**AUFGABEN**:
1. Schreiben Sie aus dem Textauszug über Simchat Tora den Abschnitt von „Kontinuität der Traditionen“ bis einschließlich „Herzen Londons besuchte.“ wortgetreu ab.
2. Fassen Sie den Textauszug über Simchat Tora in drei Sätzen zusammen.

**TEXTAUSZUG**:
----

Die Prozession mit den Torarollen an der Synagoge in Livorno.
Gemälde von Solomon Alexander Hart, 1850 (Jewish Museum London)
Kontinuität der Traditionen
Streifzug durch die Geschichte
Am diesjährigen Simchat Tora ist es genau 360 Jahre her, dass ein Mitglied des britischen Parlaments diese historische Aufnahme machte, als er eine Synagoge in der Creechurch Lane im Herzen Londons besuchte.
Wenn man genau hinschaut, hat sich das Wesen der Handlung und der ganzen Prozession in diesen 360 Jahren nicht verändert, nur die Kleidung der Gläubigen hat sich geändert, so dass man sich über die Kontinuität des Geschehens freut.
Einer, der die Tradition des Festes Simchat Tora (שמחת תורה) nicht kennt, kann kaum verstehen, was an dem Abend in der Synagoge passiert. Für Außenstehende scheint der Brauch singender und mit Tora-Rollen tanzender Juden, sehr seltsam und zumindest exzentrisch. Denn die Tora-Rolle ist kein Musikinstrument und sie ist nicht nur ein Buch, sondern das Buch der Bücher, die man sehr vorsichtig entrollen und lesen soll, mit Hilfe des speziellen Zeigers „Jad“ ohne sie mit Fingern zu berühren, und man soll schon gar nicht mit ihr in der Synagoge tanzen. Genauso fasste Samuel Pepys das Gesehene auf – Mitglied des britischen Parlamentes, Autor des berühmten Tagebuchs aus dem Londoner Alltag während der Stuart-Restauration. Am Feiertag Simchat Tora, den 14. Oktober 1663, besuchte Samuel Pepys die spanisch-portugiesische Synagoge in der Creechurch Lane in London. In seinem Tagebuch machte er die folgende Notiz.

----

**VORLIEGENDE DATENSÄTZE**:
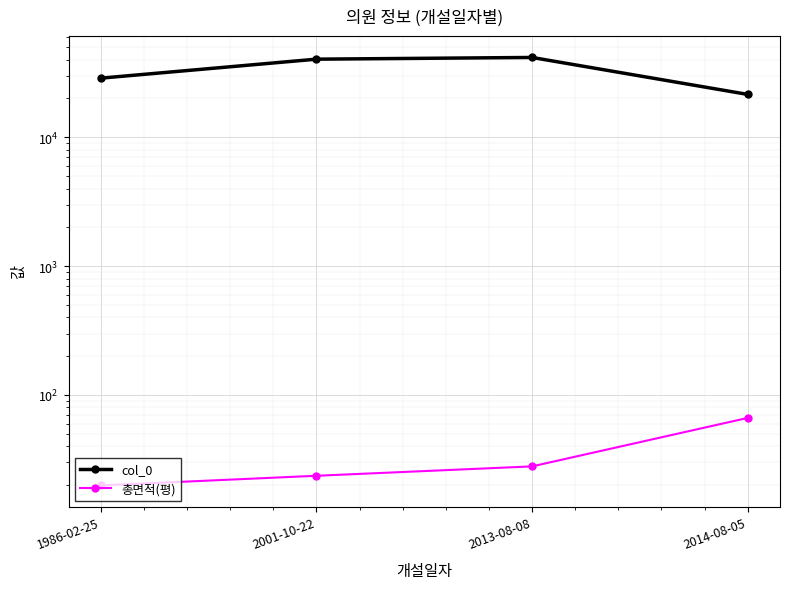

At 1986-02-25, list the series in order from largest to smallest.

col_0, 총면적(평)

----

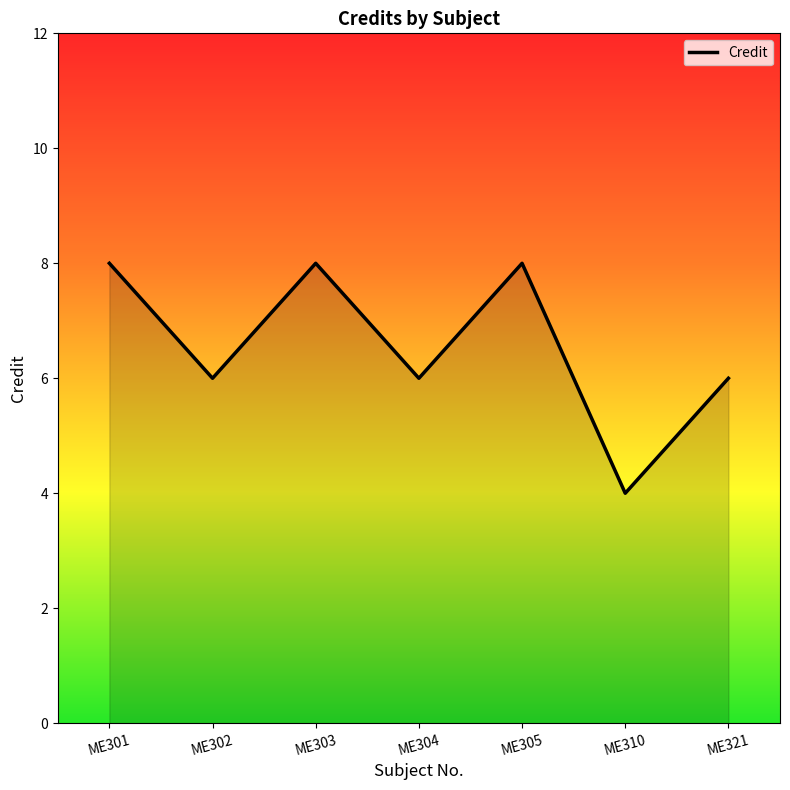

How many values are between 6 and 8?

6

----

**LÖSUNGEN**:
1.
Kontinuität der Traditionen
Streifzug durch die Geschichte
Am diesjährigen Simchat Tora ist es genau 360 Jahre her, dass ein Mitglied des britischen Parlaments diese historische Aufnahme machte, als er eine Synagoge in der Creechurch Lane im Herzen Londons besuchte.

2. An Simchat Tora singen und tanzen Juden in der Synagoge mit Tora-Rollen, was Außenstehenden seltsam erscheint, weil die Tora-Rolle als Buch der Bücher sonst nur vorsichtig und mit dem Zeiger „Jad“ gelesen wird. So sah es auch Samuel Pepys, Mitglied des britischen Parlaments und Autor eines berühmten Tagebuchs, der am 14. Oktober 1663 die spanisch-portugiesische Synagoge in der Creechurch Lane in London besuchte und darüber eine Notiz machte. In den 360 Jahren seitdem hat sich das Wesen der Prozession nicht verändert, nur die Kleidung der Gläubigen ist eine andere.